Paciente baleado no pé durante confrontos entre grupos armados e a polícia recebe tratamento na sala de cirurgia do hospital de Tabarre de MSF. © Réginald Louissaint Junior

O principal porto e o principal aeroporto do Haiti estão fechados, e a República Dominicana aumentou as restrições na fronteira entre os países.
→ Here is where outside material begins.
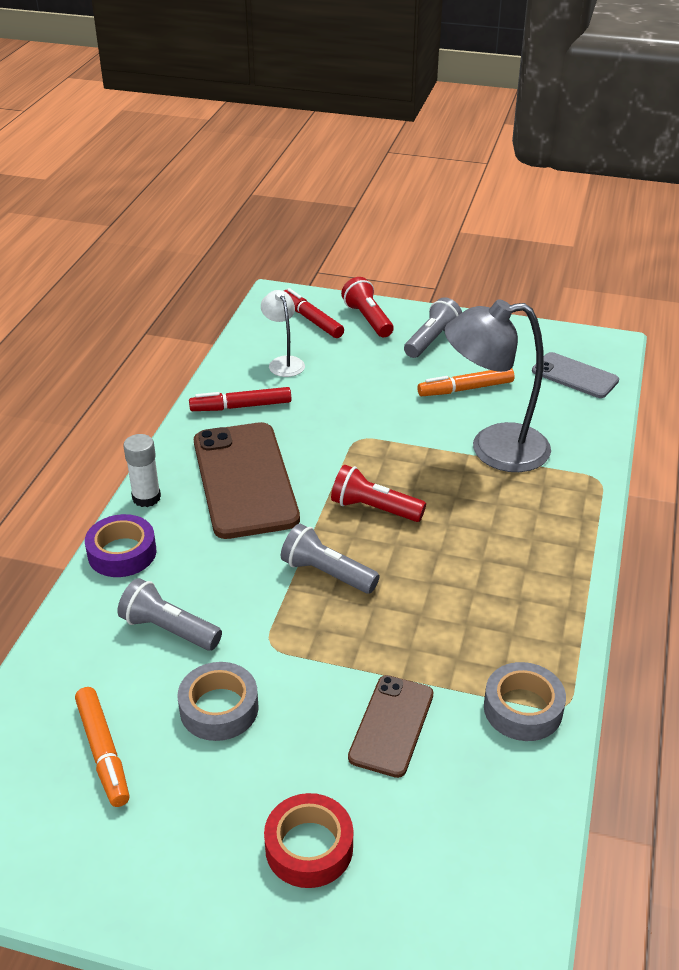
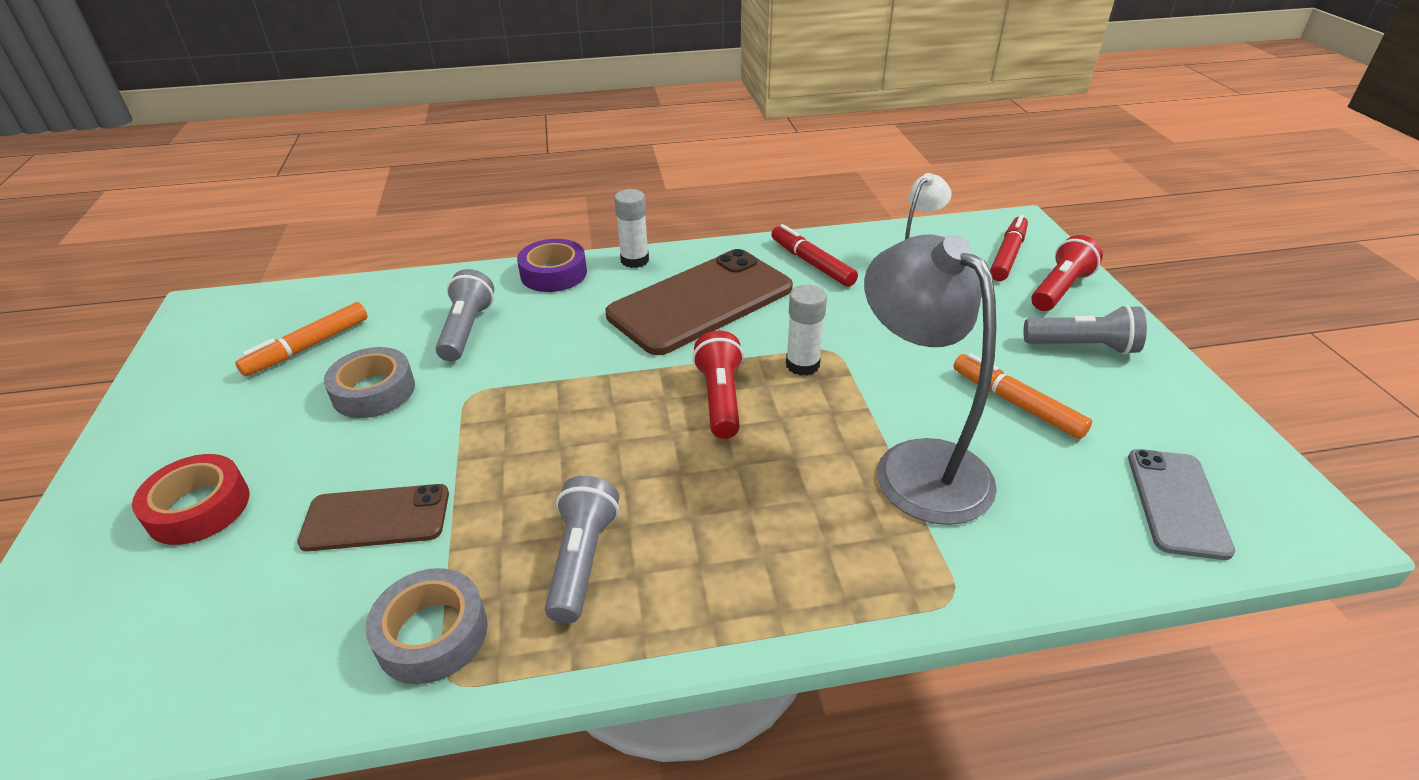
camera: 65 degrees right, 0 degrees up
grey flashlight [281,524,380,594] -> grey flashlight moved to [545,476,619,623]
none -> white glue stick [786,285,827,376]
Devido à instabilidade das últimas semanas, a saída de profissionais do Haiti, incluindo médicos e outros profissionais de saúde, pode aumentar quando for possível viajar novamente.

Aqueles de nós que ainda estão no Haiti fazem o possível para ajudar as comunidades quando podemos, mas nós também necessitamos de apoio, especialmente em saúde mental, porque estamos testemunhando muita violência e crueldade.

Gostaríamos de recuperar pelo menos a serenidade que tínhamos alguns anos atrás. Hoje, trabalhamos, vamos para casa e nos trancamos em “gaiolas”. Estou convencida que todos meus irmãos e irmãs haitianos vão se unir a mim para dizer que o que queremos é viver nossas vidas. É um direito que perdemos.